Utangaçlık her zaman cesarete karşı değildir, çünkü en mütevazı ve ilk bakışta kararsız insanlar kahramanca bir eylemde bulunmaya hazırdır. Bu, elbette, her zaman değil, ancak Rus edebiyatının eserlerinde birçok benzer örnek var.

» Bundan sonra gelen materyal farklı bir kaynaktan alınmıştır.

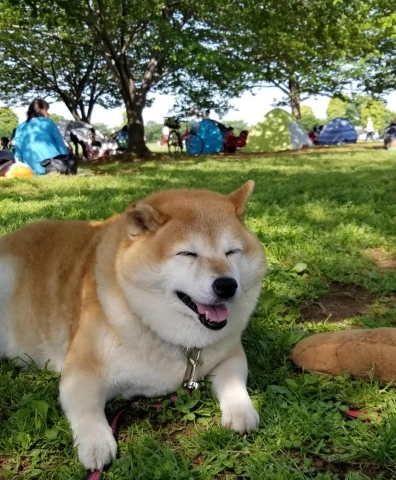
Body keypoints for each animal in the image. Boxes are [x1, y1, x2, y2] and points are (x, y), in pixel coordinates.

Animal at [0, 180, 268, 468]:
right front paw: (96, 443)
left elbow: (234, 381)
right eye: (187, 253)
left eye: (232, 252)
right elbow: (86, 410)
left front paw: (241, 411)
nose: (227, 285)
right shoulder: (81, 373)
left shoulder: (229, 354)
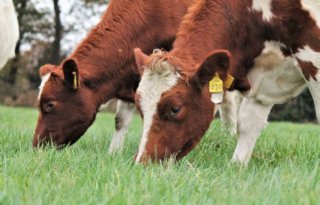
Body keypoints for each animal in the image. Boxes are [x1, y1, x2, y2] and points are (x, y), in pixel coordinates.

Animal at [134, 0, 320, 164]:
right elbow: (247, 123)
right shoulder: (263, 81)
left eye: (175, 109)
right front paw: (237, 165)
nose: (142, 162)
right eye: (139, 107)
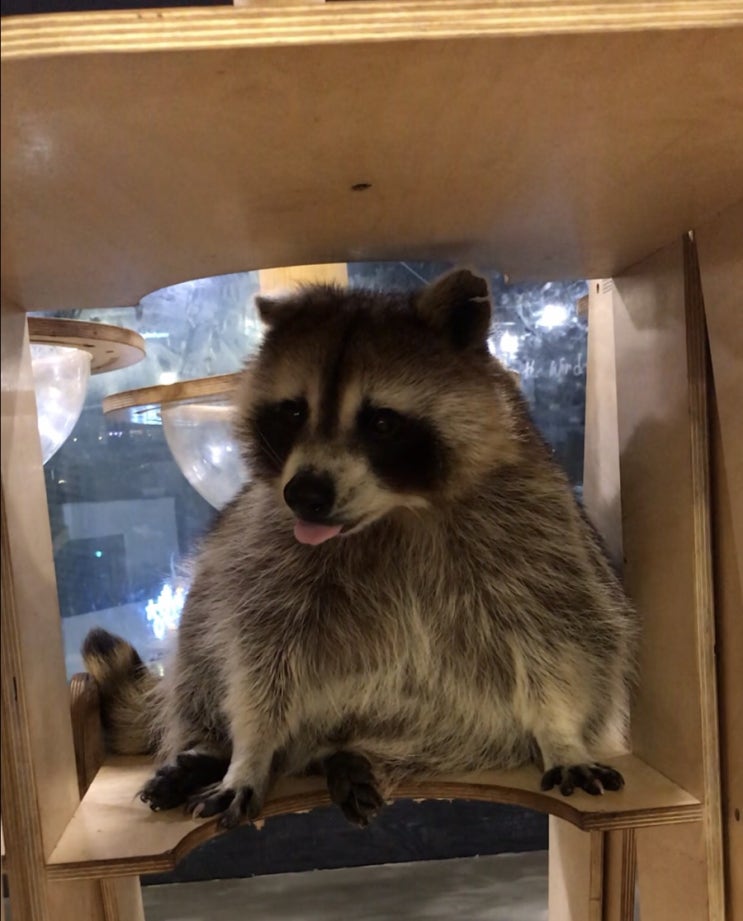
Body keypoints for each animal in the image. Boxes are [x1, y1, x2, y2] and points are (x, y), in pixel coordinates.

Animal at [84, 268, 638, 830]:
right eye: (293, 411)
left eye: (381, 422)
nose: (304, 495)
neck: (395, 513)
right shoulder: (265, 556)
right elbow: (257, 659)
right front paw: (248, 752)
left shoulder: (539, 534)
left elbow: (558, 639)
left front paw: (560, 732)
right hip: (222, 574)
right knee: (201, 633)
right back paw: (213, 748)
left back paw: (348, 759)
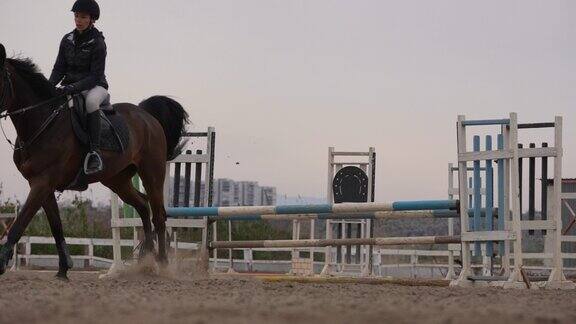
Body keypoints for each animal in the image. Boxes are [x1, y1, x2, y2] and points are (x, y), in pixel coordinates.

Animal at [0, 43, 188, 280]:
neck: (43, 122)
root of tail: (146, 115)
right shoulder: (42, 185)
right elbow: (56, 226)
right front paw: (63, 269)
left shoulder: (42, 183)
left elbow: (20, 224)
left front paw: (2, 262)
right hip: (117, 180)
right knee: (143, 207)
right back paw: (145, 260)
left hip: (151, 173)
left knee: (159, 215)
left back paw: (162, 263)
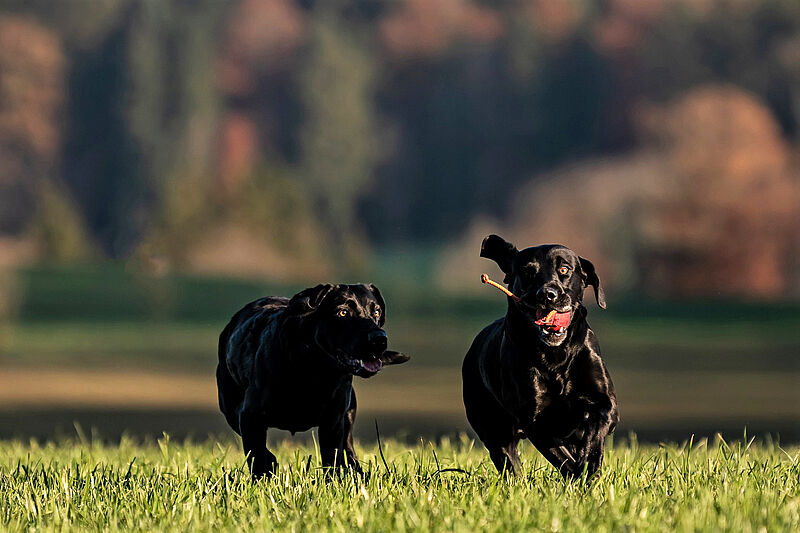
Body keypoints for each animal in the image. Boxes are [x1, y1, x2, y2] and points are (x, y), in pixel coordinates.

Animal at [217, 282, 410, 478]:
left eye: (376, 311)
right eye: (343, 312)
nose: (379, 338)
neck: (315, 370)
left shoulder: (333, 421)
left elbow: (331, 459)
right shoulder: (249, 416)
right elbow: (257, 457)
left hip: (348, 414)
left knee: (348, 449)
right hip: (231, 409)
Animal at [462, 235, 620, 480]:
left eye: (564, 269)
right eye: (528, 272)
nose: (547, 294)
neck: (556, 357)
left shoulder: (604, 402)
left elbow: (595, 432)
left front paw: (590, 464)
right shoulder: (536, 421)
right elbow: (563, 459)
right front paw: (579, 474)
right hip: (494, 430)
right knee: (510, 463)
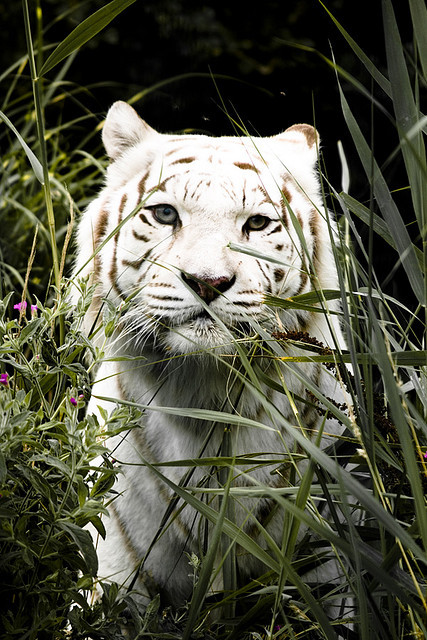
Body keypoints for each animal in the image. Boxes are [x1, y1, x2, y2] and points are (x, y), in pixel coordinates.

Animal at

Destansı roman L.N. Tolstoy'un “Savaş ve Barış” Çalışmanın ana ve önemli kahramanlarından Pierre Bezukhov'a “çekingen ama akıllı” bir genç adam denir. Pierre, zengin bir sayının gayri meşru oğlu, yüksek toplumun parlaklığına ve ihtişamına alışkın olmayan bir adam. Eleştirel düşünebilir, bu nedenle Scherer salonunun toplumu için tehlikelidir, ancak Prens Andrei'dan farklı olarak biraz kararsızdır. Hareketsiz, sakin, ama kahramanın karakteri Tolstoy'nun düzyazısının en iyi geleneklerinde gösteriliyor: Pierre değişiyor, gelişiyor. Kendisi ve tüm Anavatan için bir dönüm noktasında çekingen bir insan olduğunda, cesur bir hareket yapabilir. Koşulların etkisi altında, Masonik toplumdan ayrılan Kont Bezukhov, Napolyon'u öldürmeyi planlıyor. Kulağa garip ve pervasız geliyor. Ama tam da bu düşünce, onu kahramana cesaret gösterme fırsatı verilen yıkılmış Moskova'da kalmaya itiyor. Pierre, bir kızı kendini nasıl riske attığını düşünmeden yanan bir evden kurtarır. Sorulduğunda çocuğu kızı olarak gösterir. Bu Tolstoy’un derin psikolojisidir: ya Pierre kızı korumak istiyordu ya da sadece doğa tarafından karıştırılıp utanıyordu. Bana öyle geliyor ki, her şeyden önce, ikincisi: "ürkek" Pierre, doğru zamanda cesur olduğu ortaya çıkmasına rağmen, bu şekilde kalbinde kaldı.
F.M.'nin çalışmalarında Dostoyevski'nin “Suç ve Ceza” Sonia Marmeladova - ürkek ve sessiz “korkmuş yüzü olan bir kız”, cesur bir iş değil, cesur bir iş yapar. Eroinin üvey annesi, babası ve küçük çocukları uğruna kendini feda ettiği gerçeği çok şey söylüyor. Sonya akrabalarından geçimini sağlamak için “sarı bilete” gider ve bu büyük bir cesaret ve kararlılık gerektirir. Raskolnikov’un Sonechka ile tanışması muhtemelen kahraman ve “iyileşmesi” için en önemli olaydı. Daha sonra Rodion'un ağır işçiliği beklediği ortaya çıktığında, tereddüt etmeden Sibirya, Sonya peşinden gider. Evet, Raskolnikov'a olan sevgisine ek olarak, bir nedeni daha var: “Ben de bir günahkarım” diyor. Ama bu cezayı kendisi için seçiyor ve bu kızın hiçbir şeyden korkmadığının bir göstergesi. Onun çekingenliği ve tevazu aksine, roman boyunca cesur işler yapar.
Ürkek insanlar genellikle gerçekten cesurdur. Bu örnekler Rus edebiyatının eserlerinde bulunmaktadır. Mütevazı karakterler, farklı dönemlerden yazarların büyük ilgisini çekmektedir, çünkü üzerlerinde insan ruhunun çok yönlülüğünü ve tutarsızlığını göstermek çok uygundur.